Armed with hope for the first time in years that immigration legislation can pass through Congress, Democrats on Capitol Hill are moving forward this week on bills that could help create a pathway to citizenship for millions of individuals living in the USA without legal status.
The House will begin action on both the American Dream and Promise Act and the Farm Workforce Modernization Act, House Majority Leader Steny Hoyer’soffice said Thursday.
Congress has struggled for decades to pass a comprehensive immigration overhaul.
The last comprehensive bill, sponsored by a group of bipartisan senators, was brought up in 2013. That legislation, which included a path to citizenship for millions of undocumented immigrants and tighter border security, passed the Senate with bipartisan support but died in the House. It’s been more than three decades since Congress last enacted broad immigration changes.
The bills the House will take up are separate from President Joe Biden’s comprehensive immigration plan – the U.S. Citizenship Act of 2021 – which would create an eight-year pathway to citizenship for nearly 11 million undocumented immigrants, with a shorter pathway available for farmworkers and recipients of Deferred Action for Childhood Arrivals (DACA), a program that allows people brought to the country illegally as children to stay.
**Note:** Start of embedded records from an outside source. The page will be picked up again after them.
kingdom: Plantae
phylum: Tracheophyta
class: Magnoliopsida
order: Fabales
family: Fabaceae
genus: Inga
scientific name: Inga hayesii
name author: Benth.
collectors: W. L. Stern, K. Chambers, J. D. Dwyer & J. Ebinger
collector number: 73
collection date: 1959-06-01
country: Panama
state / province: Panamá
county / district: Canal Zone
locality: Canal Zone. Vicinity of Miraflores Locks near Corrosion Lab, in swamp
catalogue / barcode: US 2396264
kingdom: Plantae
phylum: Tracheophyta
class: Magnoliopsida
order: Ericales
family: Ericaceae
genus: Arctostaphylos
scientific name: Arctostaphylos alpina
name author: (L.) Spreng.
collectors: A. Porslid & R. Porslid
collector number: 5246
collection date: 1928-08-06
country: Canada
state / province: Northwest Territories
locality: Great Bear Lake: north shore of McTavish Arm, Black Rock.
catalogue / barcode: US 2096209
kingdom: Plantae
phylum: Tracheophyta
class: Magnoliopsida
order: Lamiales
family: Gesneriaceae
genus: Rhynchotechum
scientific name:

Biden’s immigration bill probably will face an uphill battle in Congress, particularly in a Senate split 50-50 where all Democrats and at least 10 Republicans would need to vote in favor of the bill to avoid a filibuster.
Democrats and activists expect the two standalone bills moving through the House have a better chance of passing the full Congress. The Dream Act and the Farm Workforce Modernization Act both passed in the House in 2019, but the legislation was never brought up in the Republican-controlled Senate.